Collected data
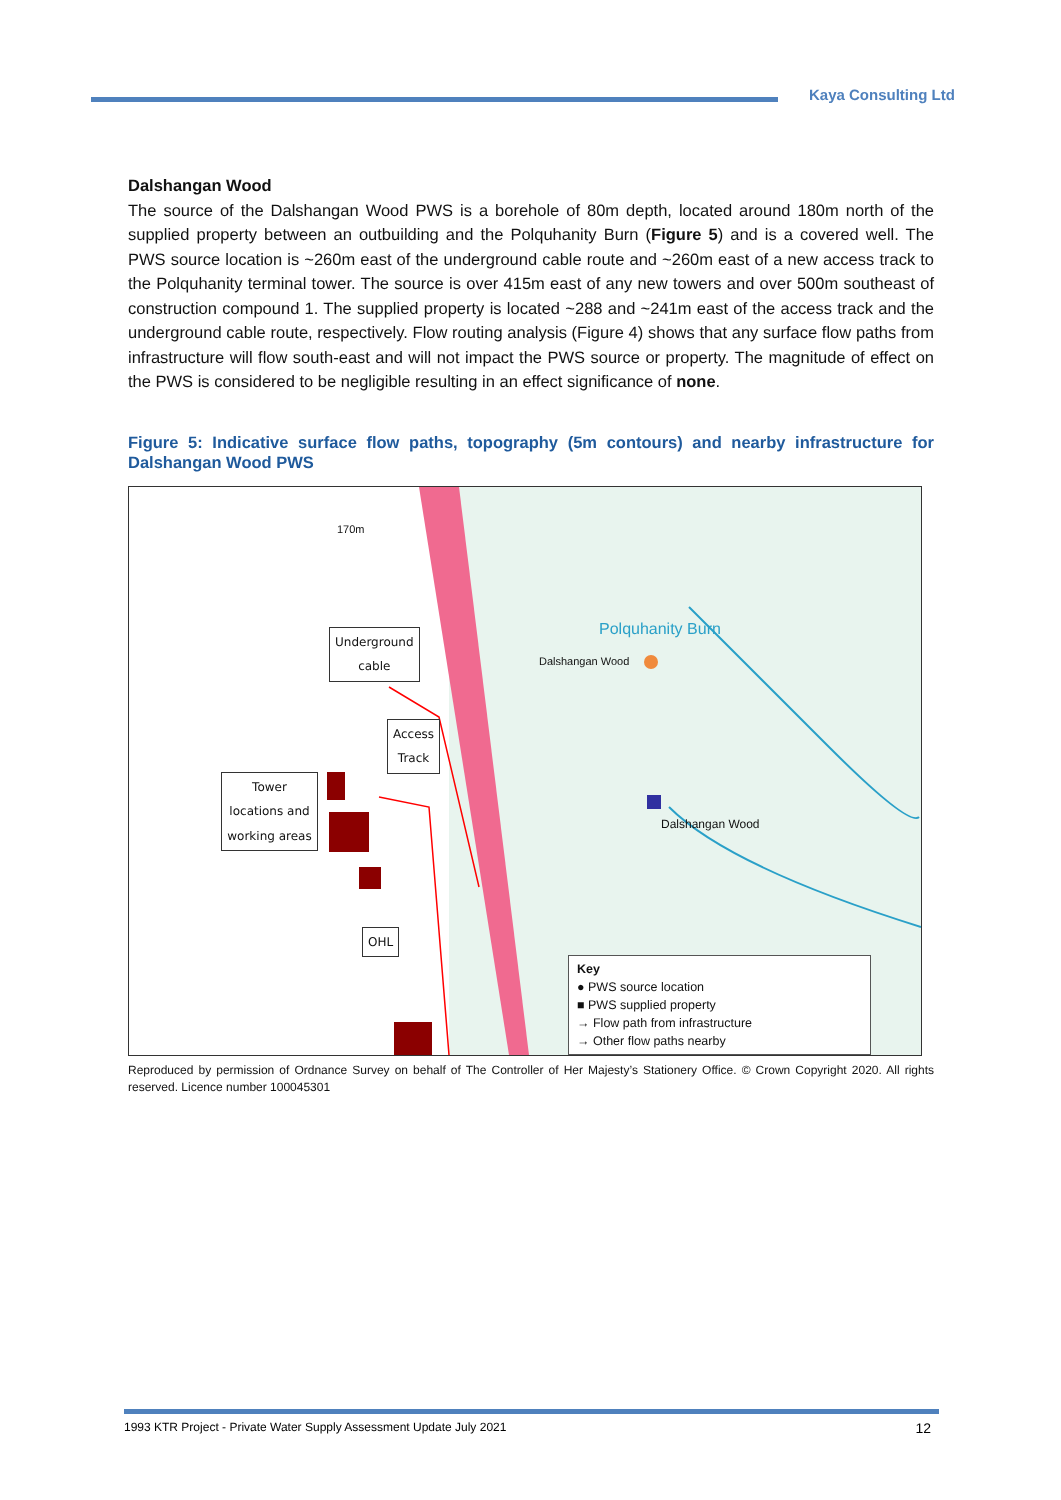Kaya Consulting Ltd
Dalshangan Wood
The source of the Dalshangan Wood PWS is a borehole of 80m depth, located around 180m north of the supplied property between an outbuilding and the Polquhanity Burn (Figure 5) and is a covered well. The PWS source location is ~260m east of the underground cable route and ~260m east of a new access track to the Polquhanity terminal tower. The source is over 415m east of any new towers and over 500m southeast of construction compound 1. The supplied property is located ~288 and ~241m east of the access track and the underground cable route, respectively. Flow routing analysis (Figure 4) shows that any surface flow paths from infrastructure will flow south-east and will not impact the PWS source or property. The magnitude of effect on the PWS is considered to be negligible resulting in an effect significance of none.
Figure 5: Indicative surface flow paths, topography (5m contours) and nearby infrastructure for Dalshangan Wood PWS
Underground
cable
Access
Track
Tower locations and working areas
OHL
Dalshangan Wood
Dalshangan Wood
Polquhanity Burn
170m
Key
● PWS source location
■ PWS supplied property
→ Flow path from infrastructure
→ Other flow paths nearby
Reproduced by permission of Ordnance Survey on behalf of The Controller of Her Majesty’s Stationery Office. © Crown Copyright 2020. All rights reserved. Licence number 100045301
1993 KTR Project - Private Water Supply Assessment Update July 2021 12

# PROMPT:
Make an exact copy of the records above, one that has none of the pictures.

# ANSWER SPACE:
Kaya Consulting Ltd
Dalshangan Wood
The source of the Dalshangan Wood PWS is a borehole of 80m depth, located around 180m north of the supplied property between an outbuilding and the Polquhanity Burn (Figure 5) and is a covered well. The PWS source location is ~260m east of the underground cable route and ~260m east of a new access track to the Polquhanity terminal tower. The source is over 415m east of any new towers and over 500m southeast of construction compound 1. The supplied property is located ~288 and ~241m east of the access track and the underground cable route, respectively. Flow routing analysis (Figure 4) shows that any surface flow paths from infrastructure will flow south-east and will not impact the PWS source or property. The magnitude of effect on the PWS is considered to be negligible resulting in an effect significance of none.
Figure 5: Indicative surface flow paths, topography (5m contours) and nearby infrastructure for Dalshangan Wood PWS
Underground
cable
Access
Track
Tower locations and working areas
OHL
Dalshangan Wood
Dalshangan Wood
Polquhanity Burn
170m
Key
● PWS source location
■ PWS supplied property
→ Flow path from infrastructure
→ Other flow paths nearby
Reproduced by permission of Ordnance Survey on behalf of The Controller of Her Majesty’s Stationery Office. © Crown Copyright 2020. All rights reserved. Licence number 100045301
1993 KTR Project - Private Water Supply Assessment Update July 2021 12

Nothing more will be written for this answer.